Item 8. Identification and Classification of Members of the Group.
   
  If a group has filed this schedule pursuant to ss.240.13d-1(b)(1)(ii)(J), so indicate under Item 3(j) and attach an exhibit stating the identity and Item 3 classification of each member of the group. If a group has filed this schedule pursuant to ss.240.13d-1(c) or ss.240.13d-1(d), attach an exhibit stating the identity of each member of the group.
   
Item 9. Notice of Dissolution of Group.
   
  Notice of dissolution of a group may be furnished as an exhibit stating the date of the dissolution and that all further filings with respect to transactions in the security reported on will be filed, if required, by members of the group, in their individual capacity.

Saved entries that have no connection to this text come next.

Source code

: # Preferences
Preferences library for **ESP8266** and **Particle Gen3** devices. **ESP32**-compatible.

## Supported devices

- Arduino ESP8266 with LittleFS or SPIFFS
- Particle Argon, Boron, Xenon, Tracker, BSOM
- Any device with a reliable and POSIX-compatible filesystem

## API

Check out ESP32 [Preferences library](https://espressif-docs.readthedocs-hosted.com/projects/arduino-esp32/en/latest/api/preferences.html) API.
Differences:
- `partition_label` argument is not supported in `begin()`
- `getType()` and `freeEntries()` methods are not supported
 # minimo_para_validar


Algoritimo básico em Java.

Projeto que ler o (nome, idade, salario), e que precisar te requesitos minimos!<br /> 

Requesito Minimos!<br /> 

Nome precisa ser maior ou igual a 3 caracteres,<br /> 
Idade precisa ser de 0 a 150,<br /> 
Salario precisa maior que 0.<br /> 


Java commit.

See Item 5.
   
  N/A
   
Item 10. Certification.
   
  By signing below I certify that, to the best of my knowledge and belief, the securities referred to above were not acquired and are not held for the purpose of or with the effect of changing or influencing the control of the issuer of the securities and were not acquired and are not held in connection with or as a participant in any transaction having such purpose or effect.

 

 

 
 

 

 

SIGNATURE

 

After reasonable inquiry and to the best of my knowledge and belief, I certify that the information set forth in this statement is true, complete and correct.

 

 

    February 14, 2018
    (Date)
     
  HOUND PARTNERS, LLC (1)
     
  By: /s/ Courtney Lewis
  Courtney Lewis, Authorized Person
     
  HOUND PERFORMANCE, LLC (1)
     
  By: /s/ Courtney Lewis
  Courtney Lewis, Authorized Person
     
  /s/ Jonathan Auerbach (1)
  JONATHAN AUERBACH
     
(1)The Reporting Persons disclaim beneficial ownership except to the extent of their pecuniary interest therein.

 

 
 

 

Exhibit A

 

 

AGREEMENT

 

 

The undersigned agree that this Amendment No. 3 to Schedule 13G Amendment dated February 14, 2018 relating to the Class A Common Stock, $.01 par value per share of Spirit AeroSystems Holdings, Inc. shall be filed on behalf of the undersigned.

 

 

  HOUND PARTNERS, LLC
     
  By: /s/ Courtney Lewis
  Courtney Lewis, Authorized Person
     
  HOUND PERFORMANCE, LLC
     
  By: /s/ Courtney Lewis
  Courtney Lewis, Authorized Person
     
  /s/ Jonathan Auerbach
  JONATHAN AUERBACH

 

 
 

 

 

Exhibit B

 

Hound Partners, LLC is the relevant entity for which Jonathan Auerbach may be considered a control person.